MYSQL 使用另一个表的外键将数据插入表中

Question

I have two tables: book and borrowed_books .

Book Table has book_ID | Book Name book_ID | Book Name

Borrowed_Books has student_ID | Book Name student_ID | Book Name

The Book names from both tables are Indexed.

I added the values of Book Table into an HTML Form select/option and it is being read but the problem is when I'm trying to insert the value, it's not reading the option name or value.

HTML:

<select id="heard" class="form-control">
<option value="">Choose Book</option>
 <?php require_once '../mysql/bookssql.php';
  while($row = mysqli_fetch_array($data, MYSQLI_ASSOC)){ 
   echo '<option name="borrow_book" value="'.$row['Title'].'">' .$row['Title']. '</option>';
  }
 ?>
</select>

PHP Insert Code:

<?php $borrow_book = $_POST['borrow_book'];
 $upload = "INSERT INTO `borrowed_books` (`student_ID`, `Book Name`) VALUES ('23, '$borrow_book');";
?>

Answer 1

The name should be in the <select> element, not the <option> s.

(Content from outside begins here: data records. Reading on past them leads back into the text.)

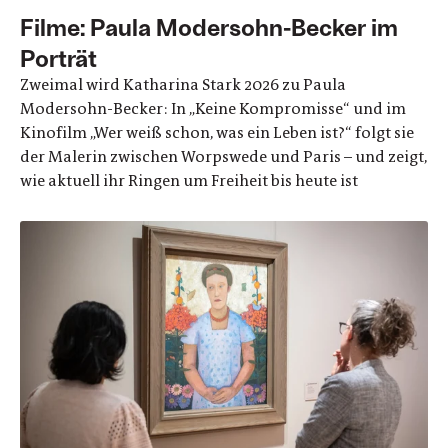
Filme: Paula Modersohn-Becker im
Porträt
Zweimal wird Katharina Stark 2026 zu Paula
Modersohn-Becker: In „Keine Kompromisse“ und im
Kinofilm „Wer weiß schon, was ein Leben ist?“ folgt sie
der Malerin zwischen Worpswede und Paris – und zeigt,
wie aktuell ihr Ringen um Freiheit bis heute ist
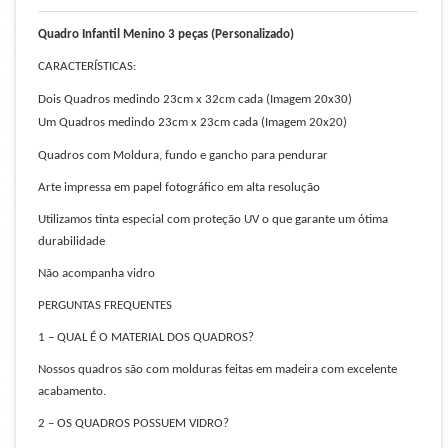
Quadro Infantil Menino 3
peças (Personalizado)
CARACTERÍSTICAS:
Dois Quadros medindo 23cm x 32cm cada (Imagem 20x30)
Um Quadros medindo 23cm x 23cm cada (Imagem 20x20)
Quadros com Moldura, fundo e gancho para pendurar
Arte impressa em papel fotográfico em alta resolução
Utilizamos tinta especial com proteção UV o que garante um ótima
durabilidade
Não acompanha vidro
PERGUNTAS FREQUENTES
1 – QUAL É O MATERIAL DOS QUADROS?
Nossos quadros são com molduras feitas em madeira com excelente
acabamento.
2 – OS QUADROS POSSUEM VIDRO?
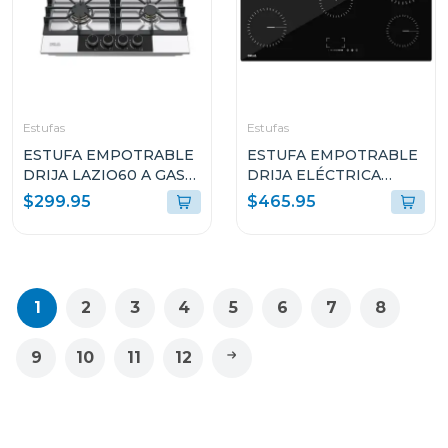
Estufas
Estufas
ESTUFA EMPOTRABLE
ESTUFA EMPOTRABLE
DRIJA LAZIO60 A GAS
DRIJA ELÉCTRICA
DE 60CM CON 4
VITROCERÁMICA DE 5
$299.95
$465.95
QUEMADORES
QUEMADORES
ALEMANIA90
1
2
3
4
5
6
7
8
9
10
11
12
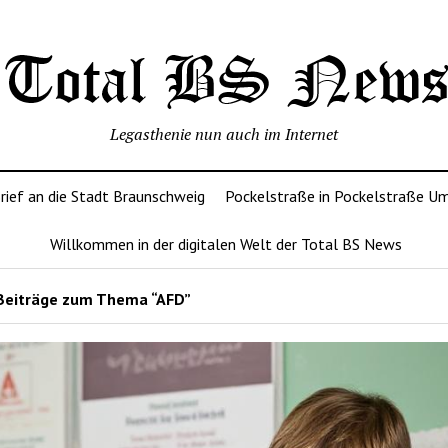
Legasthenie nun auch im Internet
rief an die Stadt Braunschweig
Pockelstraße in Pockelstraße U
Willkommen in der digitalen Welt der Total BS News
Beiträge zum Thema “AFD”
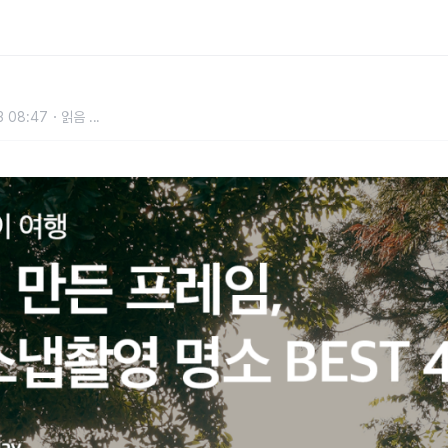
 스냅촬영 명소 BEST 4
3 08:47
읽음
...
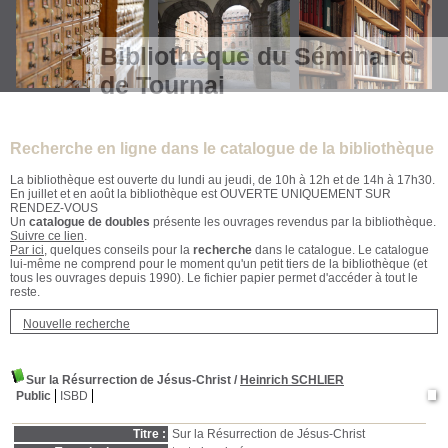
Bibliothèque du Séminaire
de Tournai
Recherche en ligne dans le catalogue de la bibliothèque
La bibliothèque est ouverte du lundi au jeudi, de 10h à 12h et de 14h à 17h30.
En juillet et en août la bibliothèque est OUVERTE UNIQUEMENT SUR
RENDEZ-VOUS
Un
catalogue de doubles
présente les ouvrages revendus par la bibliothèque.
Suivre ce lien
.
Par ici
, quelques conseils pour la
recherche
dans le catalogue. Le catalogue
lui-même ne comprend pour le moment qu'un petit tiers de la bibliothèque (et
tous les ouvrages depuis 1990). Le fichier papier permet d'accéder à tout le
reste.
Nouvelle recherche
Sur la Résurrection de Jésus-Christ
/
Heinrich SCHLIER
Public
ISBD
Titre :
Sur la Résurrection de Jésus-Christ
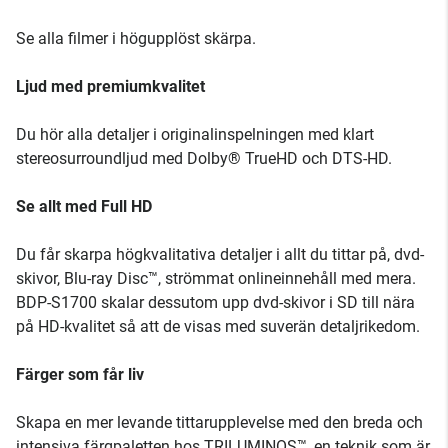
Se alla filmer i högupplöst skärpa.
Ljud med premiumkvalitet
Du hör alla detaljer i originalinspelningen med klart
stereosurroundljud med Dolby® TrueHD och DTS-HD.
Se allt med Full HD
Du får skarpa högkvalitativa detaljer i allt du tittar på, dvd-
skivor, Blu-ray Disc™, strömmat onlineinnehåll med mera.
BDP-S1700 skalar dessutom upp dvd-skivor i SD till nära
på HD-kvalitet så att de visas med suverän detaljrikedom.
Färger som får liv
Skapa en mer levande tittarupplevelse med den breda och
intensiva färgpaletten hos TRILUMINOS™, en teknik som är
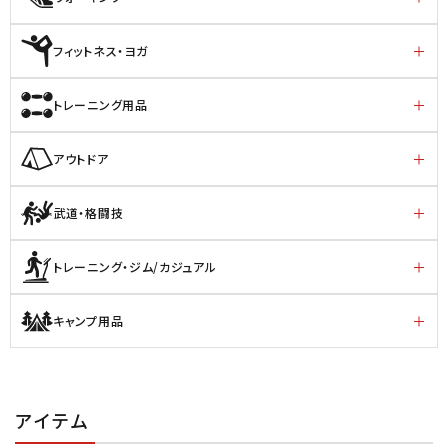
フィットネス・ヨガ
トレーニング用品
アウトドア
武道・格闘技
トレーニング・ジム/カジュアル
キャンプ用品
アイテム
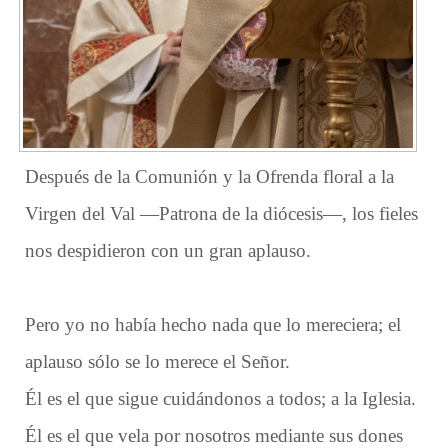
Después de la Comunión y la Ofrenda floral a la
Virgen del Val —Patrona de la diócesis—, los fieles
nos despidieron con un gran aplauso.
Pero yo no había hecho nada que lo mereciera; el
aplauso sólo se lo merece el Señor.
Él es el que sigue cuidándonos a todos; a la Iglesia.
Él es el que vela por nosotros mediante sus dones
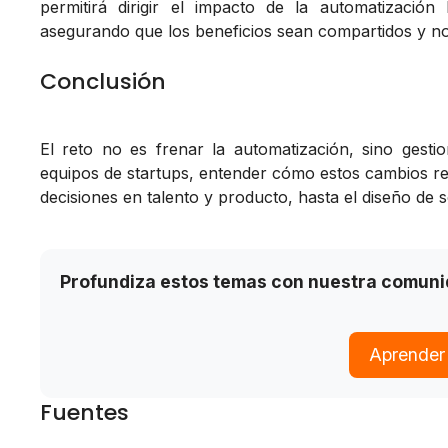
permitirá dirigir el impacto de la automatizació
asegurando que los beneficios sean compartidos y n
Conclusión
El reto no es frenar la automatización, sino gestio
equipos de startups, entender cómo estos cambios re
decisiones en talento y producto, hasta el diseño de
Profundiza estos temas con nuestra comun
Aprender
Fuentes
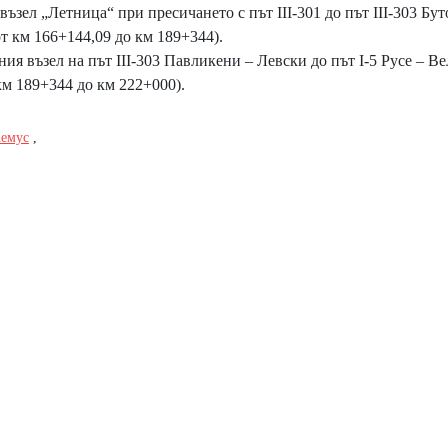
 възел „Летница“ при пресичането с път III-301 до път III-303 Бут
т км 166+144,09 до км 189+344).
тния възел на път III-303 Павликени – Левски до път I-5 Русе – В
км 189+344 до км 222+000).
емус
,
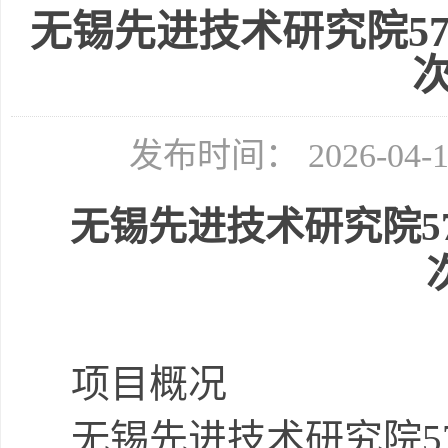
无锡先进技术研究院5
发布时间： 2026-04
无锡先进技术研究院
5
项目概况
无锡先进技术研究院
5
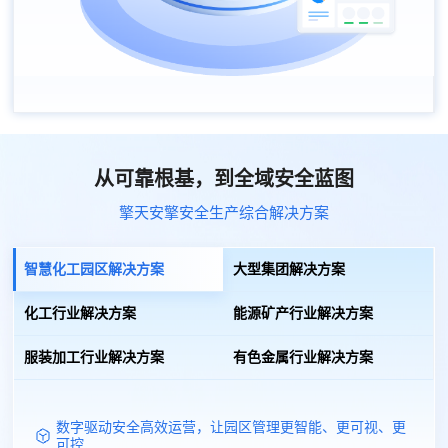
从可靠根基，到全域安全蓝图
擎天安擎安全生产综合解决方案
智慧化工园区解决方案
大型集团解决方案
化工行业解决方案
能源矿产行业解决方案
服装加工行业解决方案
有色金属行业解决方案
数字驱动安全高效运营，让园区管理更智能、更可视、更
可控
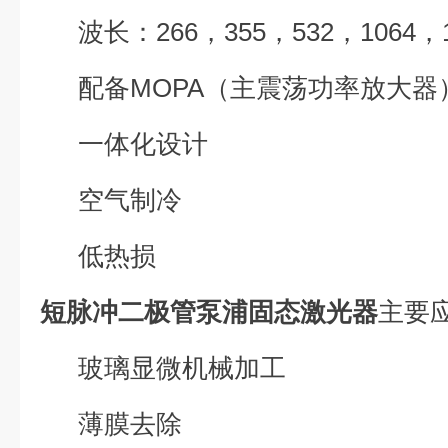
波长：266，355，532，1064，1
配备MOPA（主震荡功率放大器
一体化设计
空气制冷
低热损
短脉冲二极管泵浦固态激光器
主要
玻璃显微机械加工
薄膜去除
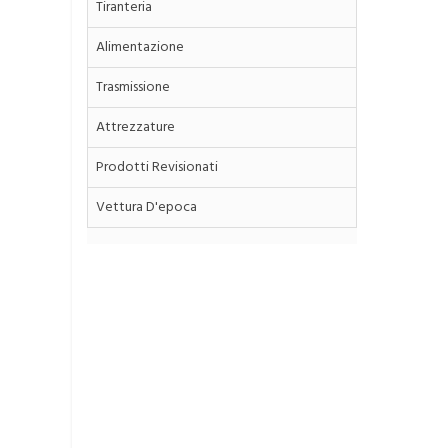
Tiranteria
Alimentazione
Trasmissione
Attrezzature
Prodotti Revisionati
Vettura D'epoca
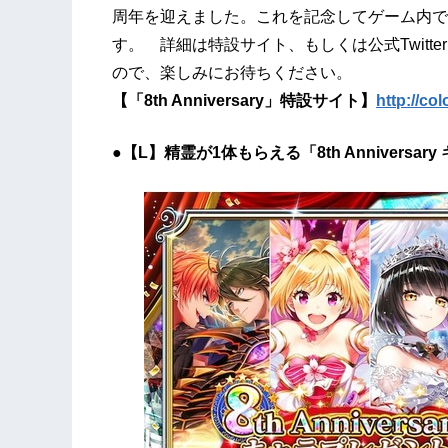
周年を迎えました。これを記念してゲーム内で
す。 詳細は特設サイト、もしくは公式Twit
ので、楽しみにお待ちください。
【「8th Anniversary」特設サイト】
http://co
●【L】精霊が1体もらえる「8th Anniversa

<select id="heard" name="borrow_book" class="form-control">
<option value="">Choose Book</option>
 <?php require_once '../mysql/bookssql.php';
  while($row = mysqli_fetch_array($data, MYSQLI_ASSOC)){ 
   echo '<option value="'.$row['Title'].'">' .$row['Title']. '</option>';
  }
 ?>
</select>

You have a typo in $upload , there's an extra ' before 23 .

You should stop substituting variables directly into query strings, and use prepared statements with parameters. See How can I prevent SQL injection in PHP?